There followed another long pause, then the voice said: ‘Aaa-av…check.’
‘You’re going to check?’ I said, delighted. ‘Great, yes please, if you could. Could you?’
Another long pause, then a sound that I can only attempt to spell as follows: ‘Egh.’
I waited, and the silence settled down, and went on and on. And I assumed he had gone to check if he could find a mixer tap valve. Was he in the showroom, or in his own home, wearing only his underpants? I waited and waited, and after what seemed like an age the phone rattled and the voice came back: ‘O. O’n av’ ah,’ he said.
It then occurred to me that this man was wearing a heavy-duty face mask while talking on the phone.
‘Look, I’m really sorry,’ I said, ‘but I cannot hear you.

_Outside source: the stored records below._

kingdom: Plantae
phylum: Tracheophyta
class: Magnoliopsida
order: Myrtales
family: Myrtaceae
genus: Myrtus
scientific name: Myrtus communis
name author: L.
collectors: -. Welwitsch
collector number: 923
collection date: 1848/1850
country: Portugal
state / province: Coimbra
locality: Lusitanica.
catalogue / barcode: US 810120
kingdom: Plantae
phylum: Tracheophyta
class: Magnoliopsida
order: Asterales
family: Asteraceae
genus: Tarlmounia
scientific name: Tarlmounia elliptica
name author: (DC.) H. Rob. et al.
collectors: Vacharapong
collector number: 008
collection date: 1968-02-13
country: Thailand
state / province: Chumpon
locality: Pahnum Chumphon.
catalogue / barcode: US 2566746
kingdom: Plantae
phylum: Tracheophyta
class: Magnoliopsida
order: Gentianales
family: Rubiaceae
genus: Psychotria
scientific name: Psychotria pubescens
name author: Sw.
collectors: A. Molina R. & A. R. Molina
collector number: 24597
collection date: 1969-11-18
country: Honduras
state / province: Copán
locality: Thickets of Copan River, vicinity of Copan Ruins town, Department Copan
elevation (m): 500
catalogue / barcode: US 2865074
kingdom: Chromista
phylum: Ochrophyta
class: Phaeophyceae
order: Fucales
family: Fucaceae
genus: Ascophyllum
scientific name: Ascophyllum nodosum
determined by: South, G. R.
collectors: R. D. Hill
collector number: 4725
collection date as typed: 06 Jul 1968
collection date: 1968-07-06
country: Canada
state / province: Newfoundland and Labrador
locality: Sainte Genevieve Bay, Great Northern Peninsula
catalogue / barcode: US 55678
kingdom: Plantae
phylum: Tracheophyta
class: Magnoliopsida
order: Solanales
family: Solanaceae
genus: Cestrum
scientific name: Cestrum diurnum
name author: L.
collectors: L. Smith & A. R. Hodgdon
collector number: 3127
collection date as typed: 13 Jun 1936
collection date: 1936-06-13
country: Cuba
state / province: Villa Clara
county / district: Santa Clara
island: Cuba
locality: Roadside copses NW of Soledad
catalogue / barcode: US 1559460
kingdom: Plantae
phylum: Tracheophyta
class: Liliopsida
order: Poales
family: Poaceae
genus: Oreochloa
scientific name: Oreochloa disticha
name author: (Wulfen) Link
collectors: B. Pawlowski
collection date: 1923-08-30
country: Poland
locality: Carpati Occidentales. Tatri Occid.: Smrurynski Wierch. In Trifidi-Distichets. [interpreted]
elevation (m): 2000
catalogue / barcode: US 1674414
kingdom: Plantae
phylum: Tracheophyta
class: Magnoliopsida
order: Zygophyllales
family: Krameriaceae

Just say yes or no. Can you supply the valve or not?’
He must have removed his mask then for he suddenly said more clearly, although very slowly and quietly, as if in a trance: ‘We…don’… carry… that valve… in stock.’
‘Can you order it then?’ I asked. ‘Naaaa-oh,’ he said, as if he was falling asleep as he said it.
I sighed. ‘So you can’t get it?’ ‘We… can’t… get it,’ he said, as if the effort of speaking was something he was no longer used to.
‘Fine. Then can you please just sell me another tap?’
‘Whaaaa’… taap?’ he drawled with a startled tone, as if the kidnappers were now prodding him with something nasty.
‘Any tap? Honestly, I don’t care. You must have a tap. Do you sell any taps? TAPS?’ And I started shouting because now I couldn’t get any response out of him at all. ‘You must have a tap of some kind for sale in your shop?’ I yelled.
But that only produced: ‘Wha’? Any…tap? Wha’… tap?’
I am afraid to say I lost it: ‘What the hell is wrong with us? I get it that we’ve all got Covid or we’re going to get it any minute, and die horribly. I get that. But what I don’t understand is how a kitchen shop is not able to sell me a tap. I mean, you’re on the phone to me and we’re both not quite dead of Covid yet. Just sell me a tap!’
Whereupon the man recovered the power of speech entirely and said: ‘There’s no need to be rude, is there?’
I had to think really hard about why the answer to that wasn’t ‘Yes, there is!’